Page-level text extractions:
****************************************
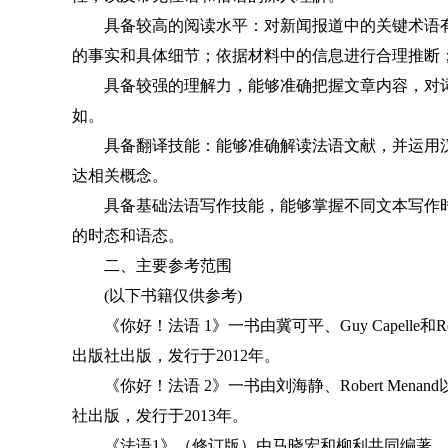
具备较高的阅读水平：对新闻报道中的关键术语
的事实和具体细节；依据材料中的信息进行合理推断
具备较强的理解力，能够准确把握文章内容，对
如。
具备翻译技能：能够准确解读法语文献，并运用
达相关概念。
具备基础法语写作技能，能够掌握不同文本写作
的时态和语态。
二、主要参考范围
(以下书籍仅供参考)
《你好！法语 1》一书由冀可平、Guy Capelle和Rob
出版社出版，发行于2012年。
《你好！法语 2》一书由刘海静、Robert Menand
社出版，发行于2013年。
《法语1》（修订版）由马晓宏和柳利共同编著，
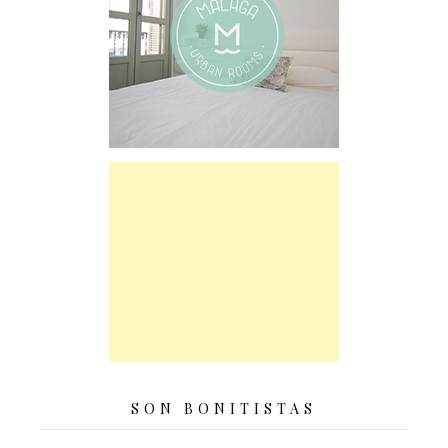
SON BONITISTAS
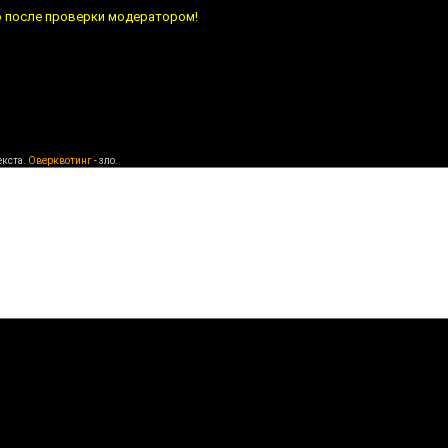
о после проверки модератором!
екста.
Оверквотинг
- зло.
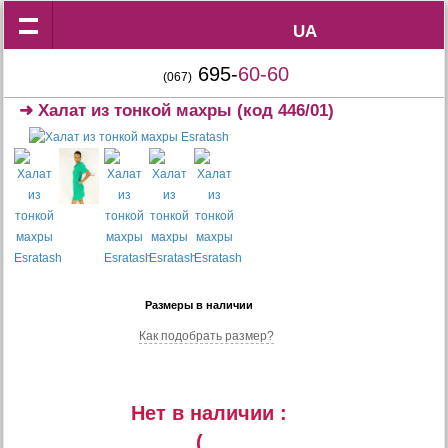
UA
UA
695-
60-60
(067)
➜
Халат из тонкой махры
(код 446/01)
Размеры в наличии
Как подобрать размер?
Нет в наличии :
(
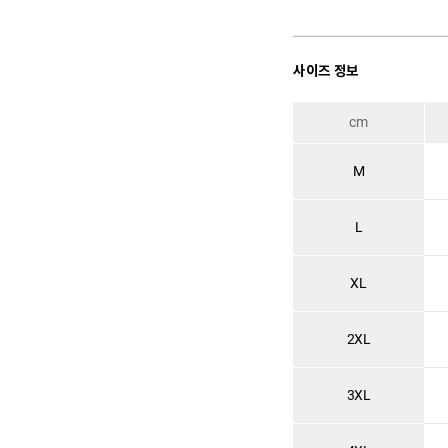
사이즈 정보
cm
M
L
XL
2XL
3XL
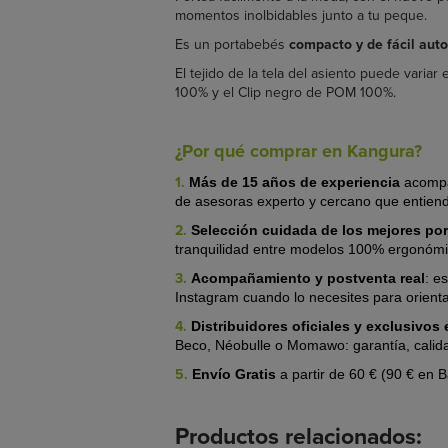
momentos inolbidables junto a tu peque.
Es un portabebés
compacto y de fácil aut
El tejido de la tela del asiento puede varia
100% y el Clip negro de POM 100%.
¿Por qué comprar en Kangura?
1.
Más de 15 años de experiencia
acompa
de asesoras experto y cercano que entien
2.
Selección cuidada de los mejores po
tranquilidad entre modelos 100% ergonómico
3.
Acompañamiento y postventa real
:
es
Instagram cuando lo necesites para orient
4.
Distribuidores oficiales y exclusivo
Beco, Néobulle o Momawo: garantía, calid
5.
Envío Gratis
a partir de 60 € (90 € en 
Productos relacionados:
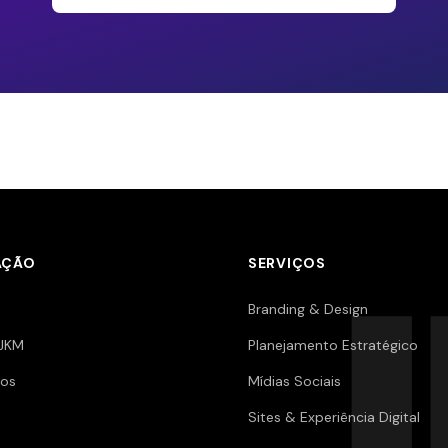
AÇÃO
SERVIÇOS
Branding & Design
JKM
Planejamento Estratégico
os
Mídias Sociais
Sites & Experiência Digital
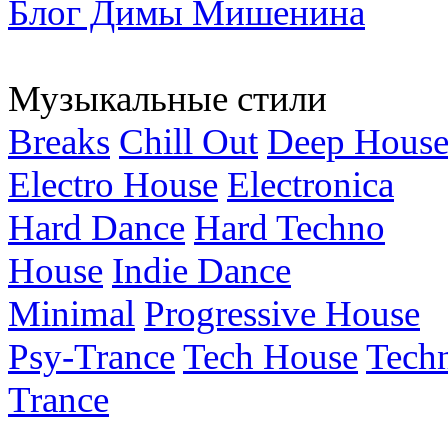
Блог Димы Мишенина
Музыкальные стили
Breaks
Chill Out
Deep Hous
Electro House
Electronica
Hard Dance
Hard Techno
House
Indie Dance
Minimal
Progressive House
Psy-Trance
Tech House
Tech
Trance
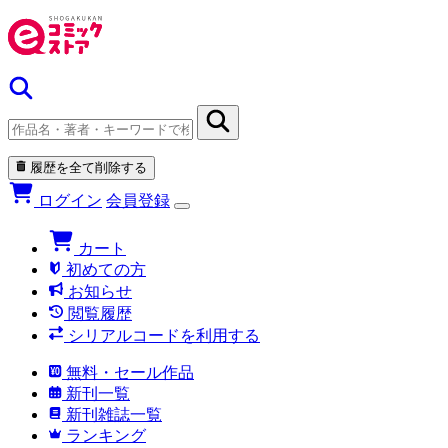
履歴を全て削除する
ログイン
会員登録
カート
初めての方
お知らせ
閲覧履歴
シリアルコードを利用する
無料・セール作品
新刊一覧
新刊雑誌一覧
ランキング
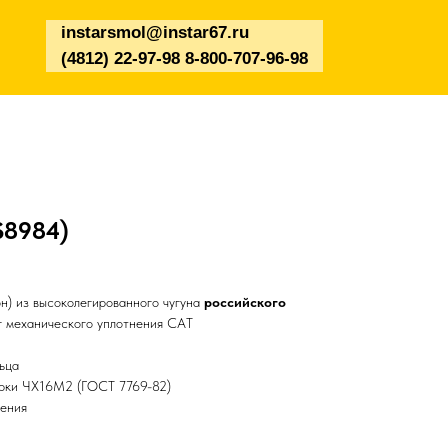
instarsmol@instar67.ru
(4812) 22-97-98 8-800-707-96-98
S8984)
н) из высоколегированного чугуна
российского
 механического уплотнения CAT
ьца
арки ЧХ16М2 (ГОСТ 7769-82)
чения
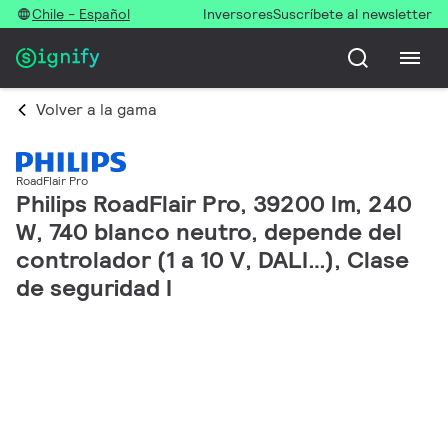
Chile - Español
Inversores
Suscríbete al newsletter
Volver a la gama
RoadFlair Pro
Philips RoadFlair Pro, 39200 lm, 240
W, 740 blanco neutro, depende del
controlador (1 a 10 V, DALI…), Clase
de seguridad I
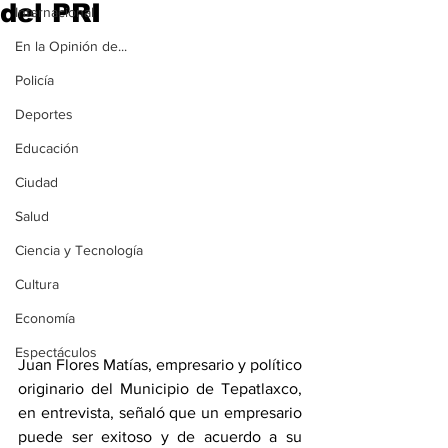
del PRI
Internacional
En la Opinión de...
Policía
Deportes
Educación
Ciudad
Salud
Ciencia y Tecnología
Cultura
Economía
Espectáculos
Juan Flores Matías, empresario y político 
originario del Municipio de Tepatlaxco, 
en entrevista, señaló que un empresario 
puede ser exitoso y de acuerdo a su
****************************************
WHAT YOU ARE ASKED TO DO: Copy the text lines from every row above, character for character. Leave the pictures out of your answer.

OUTPUT FOR THIS EXERCISE:
具备较高的阅读水平：对新闻报道中的关键术语
的事实和具体细节；依据材料中的信息进行合理推断
具备较强的理解力，能够准确把握文章内容，对
如。
具备翻译技能：能够准确解读法语文献，并运用
达相关概念。
具备基础法语写作技能，能够掌握不同文本写作
的时态和语态。
二、主要参考范围
(以下书籍仅供参考)
《你好！法语 1》一书由冀可平、Guy Capelle和Rob
出版社出版，发行于2012年。
《你好！法语 2》一书由刘海静、Robert Menand
社出版，发行于2013年。
《法语1》（修订版）由马晓宏和柳利共同编著，
SON BONITISTAS
о после проверки модератором!
екста.
Оверквотинг
- зло.
UA
UA
695-
60-60
(067)
➜
Халат из тонкой махры
(код 446/01)
Размеры в наличии
Как подобрать размер?
Нет в наличии :
(
사이즈 정보
cm
M
L
XL
2XL
3XL
momentos inolbidables junto a tu peque.
Es un portabebés
compacto y de fácil aut
El tejido de la tela del asiento puede varia
100% y el Clip negro de POM 100%.
¿Por qué comprar en Kangura?
1.
Más de 15 años de experiencia
acompa
de asesoras experto y cercano que entien
2.
Selección cuidada de los mejores po
tranquilidad entre modelos 100% ergonómico
3.
Acompañamiento y postventa real
:
es
Instagram cuando lo necesites para orient
4.
Distribuidores oficiales y exclusivo
Beco, Néobulle o Momawo: garantía, calid
5.
Envío Gratis
a partir de 60 € (90 € en 
Productos relacionados:
AÇÃO
SERVIÇOS
Branding & Design
JKM
Planejamento Estratégico
os
Mídias Sociais
Sites & Experiência Digital
Блог Димы Мишенина
Музыкальные стили
Breaks
Chill Out
Deep Hous
Electro House
Electronica
Hard Dance
Hard Techno
House
Indie Dance
Minimal
Progressive House
Psy-Trance
Tech House
Tech
Trance
履歴を全て削除する
ログイン
会員登録
カート
初めての方
お知らせ
閲覧履歴
シリアルコードを利用する
無料・セール作品
新刊一覧
新刊雑誌一覧
ランキング
instarsmol@instar67.ru
(4812) 22-97-98 8-800-707-96-98
S8984)
н) из высоколегированного чугуна
российского
 механического уплотнения CAT
ьца
арки ЧХ16М2 (ГОСТ 7769-82)
чения
Chile - Español
Inversores
Suscríbete al newsletter
Volver a la gama
RoadFlair Pro
Philips RoadFlair Pro, 39200 lm, 240
W, 740 blanco neutro, depende del
controlador (1 a 10 V, DALI…), Clase
de seguridad I
del PRI
Internacional
En la Opinión de...
Policía
Deportes
Educación
Ciudad
Salud
Ciencia y Tecnología
Cultura
Economía
Espectáculos
Juan Flores Matías, empresario y político 
originario del Municipio de Tepatlaxco, 
en entrevista, señaló que un empresario 
puede ser exitoso y de acuerdo a su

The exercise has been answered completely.